Write out exactly the lines below starting at the one containing "left front paw: (882, 547)" and ending at the one containing "left elbow: (270, 423)". Omit every picture.

_ _ _ _

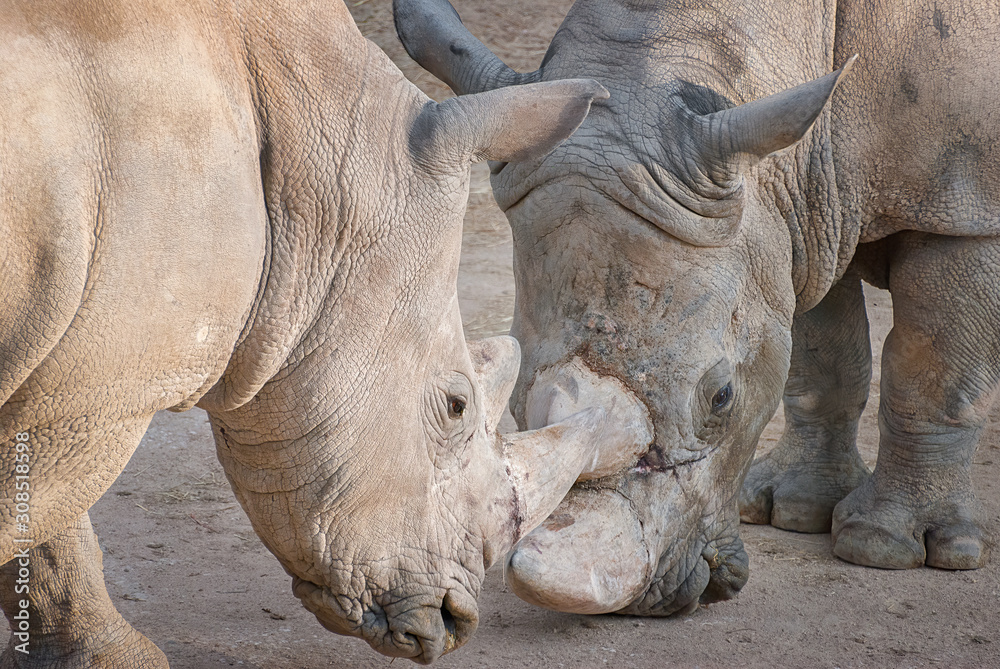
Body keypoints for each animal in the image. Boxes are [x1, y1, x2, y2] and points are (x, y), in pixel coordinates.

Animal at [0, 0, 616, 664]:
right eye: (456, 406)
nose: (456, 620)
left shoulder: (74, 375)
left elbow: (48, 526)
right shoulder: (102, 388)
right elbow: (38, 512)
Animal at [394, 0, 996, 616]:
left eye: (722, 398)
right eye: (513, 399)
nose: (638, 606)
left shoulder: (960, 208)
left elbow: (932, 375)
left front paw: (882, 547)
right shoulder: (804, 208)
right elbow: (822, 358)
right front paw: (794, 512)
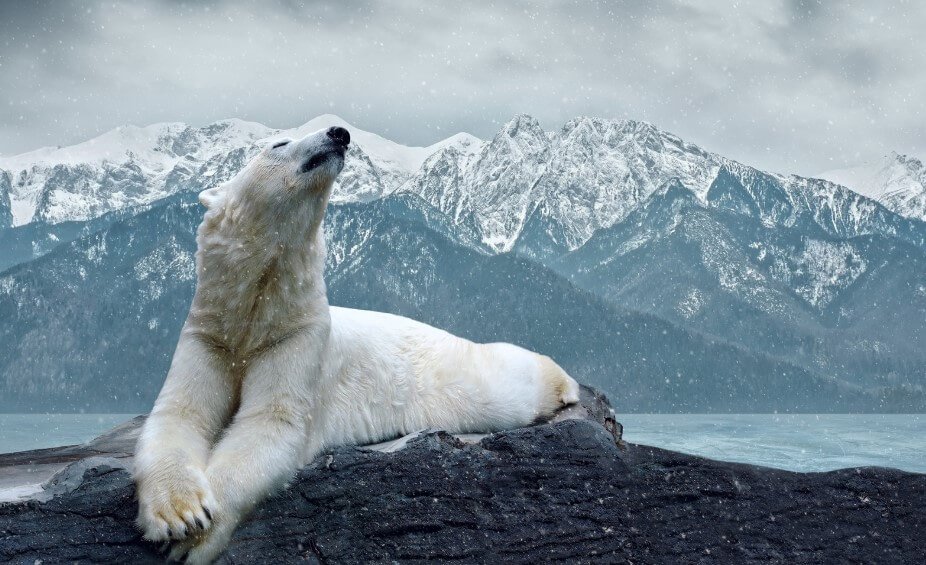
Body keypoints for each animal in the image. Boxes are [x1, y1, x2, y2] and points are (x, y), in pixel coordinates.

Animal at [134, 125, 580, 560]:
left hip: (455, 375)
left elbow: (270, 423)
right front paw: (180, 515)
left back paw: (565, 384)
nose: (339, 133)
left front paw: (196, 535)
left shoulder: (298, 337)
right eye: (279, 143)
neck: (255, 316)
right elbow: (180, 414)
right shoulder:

_ _ _ _

**Written answer:**
left front paw: (882, 547)
right shoulder: (804, 208)
right elbow: (822, 358)
right front paw: (794, 512)
Body keypoints for each animal in the image. Boxes are [x1, y1, x2, y2] and points are (x, y), in pixel coordinates.

Animal at [134, 125, 580, 560]:
left hip: (455, 375)
left elbow: (270, 423)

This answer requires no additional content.